NBA Commissioner Adam Silver speaks at the start of the the NBA basketball draft, Thursday, June 23, 2022, in New York.

DALLAS (AP) — Dallas Mavericks general manager Nico Harrison can finally say he has made a draft pick.

The second-year GM and his club traded back into the NBA draft in a deal with Sacramento, acquiring G League player Jaden Hardy after the Kings drafted him 37th overall in the second round Thursday night.

Dallas was on the verge of going without a pick for the second consecutive year before moving back in. The Mavericks are sending 2024 and 2028 second-round picks to the Kings.

The Mavericks had the 26th pick in the first round, but traded it last week to Houston for Christian Wood in an effort to improve their frontcourt after it was exposed in a five-game loss to Golden State in the Western Conference semifinals.

Harrison said he had no inclination he would end up with a pick anyway, but said the Mavericks would be ready if a player they liked slipped down the board. That player was Hardy, who struggled early with the G League Ignite after bypassing college as one of the country's highest-rated recruits.

“I just knew that we did the work, we knew the guys we liked and if guys like Jaden were available, that we would try to get back in,” Harrison said. “You can’t predict that. It happened, and we did as we said we would do.”

The trade for Wood was the second big move for Harrison since taking over for Donnie Nelson after the 2020-21 season. Harrison's first splash was sending Kristaps Porzingis to Washington before the trade deadline in February in a deal that ended the effort to create a unique European pairing with superstar point guard Luka Doncic.

The Mavericks didn't have a pick in last summer's draft in part because they sent that first-round selection to New York in the deal that brought Porzingis to Dallas.

Hardy, who turns 20 next month, was a potential lottery pick before a poor start with the G League Ignite hurt the shooting guard's draft stock. He played with his brother, former UNLV and Oregon player Amauri Hardy, and averaged 19.8 points while shooting just 38%.

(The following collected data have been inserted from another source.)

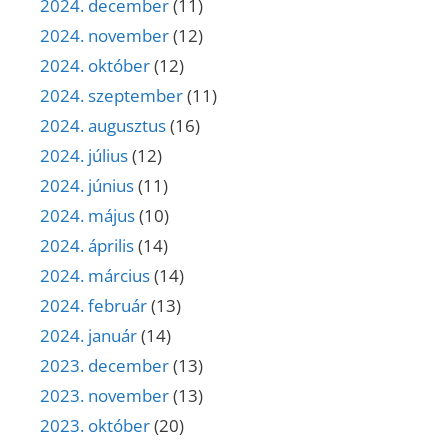
2024. december
(11)
2024. november
(12)
2024. október
(12)
2024. szeptember
(11)
2024. augusztus
(16)
2024. július
(12)
2024. június
(11)
2024. május
(10)
2024. április
(14)
2024. március
(14)
2024. február
(13)
2024. január
(14)
2023. december
(13)
2023. november
(13)
2023. október
(20)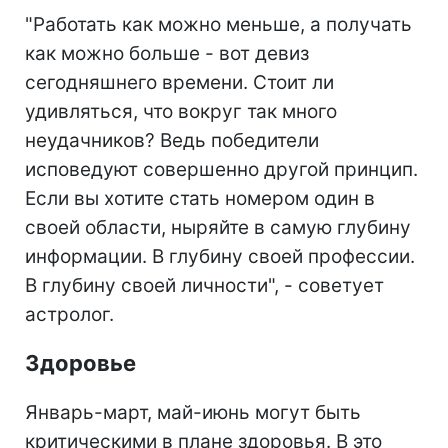
"Работать как можно меньше, а получать
как можно больше - вот девиз
сегодняшнего времени. Стоит ли
удивляться, что вокруг так много
неудачников? Ведь победители
исповедуют совершенно другой принцип.
Если вы хотите стать номером один в
своей области, ныряйте в самую глубину
информации. В глубину своей профессии.
В глубину своей личности", - советует
астролог.
Здоровье
Январь-март, май-июнь могут быть
критическими в плане здоровья. В это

The Detroit-raised Hardy cut short his senior season in high school in Nevada when he was averaging 30 points, nine rebounds and eight assists per game. A few months later, he announced he was joining the G League instead of signing with Kentucky or UCLA, his most likely college destinations.

Hardy's rough start as a pro didn't dissuade the Mavericks, Harrison said.

“It actually affected it in a positive way if that makes sense because he did struggle early on but then he figured it out," Harrison said. “If you look at the G League Ignite as an experiment, it shows that it works.”

Hardy will have difficulty breaking into the rotation of shooting guards in a backcourt led by Doncic.

Dorian Finney-Smith, Reggie Bullock and Spencer Dinwiddie are returning after taking turns as key playoff contributors as the Mavericks made their deepest postseason run in 11 years. Tim Hardaway Jr. is returning after missing most of last season with a broken foot.

The Mavericks also want to re-sign Jalen Brunson, another point guard who ended up starting alongside Doncic most of last season. The New York Knicks appear to be positioning themselves for a run at Brunson.

“It's tough to say how set the roster is until you know” on Brunson, Harrison said. “And that's going to be the first thing that happens. Once you know that, then you go along with the rest of the plan.”

The Rockets ended up sending the 26th pick, Duke's Wendell Moore, to Minnesota. Houston also got guards Sterling Brown and Trey Burke, forward Marquese Chriss and center Boban Marjanovic from the Mavericks, who likely have their next starting center in Wood.

“Christian, he gives something that we don't have,” Harrison said. “He's a good rebounder. He's super athletic. He'll be great with Luka in the pick-and-roll. He can play above the rim. He can also shoot. He's an offensive guy at that position.”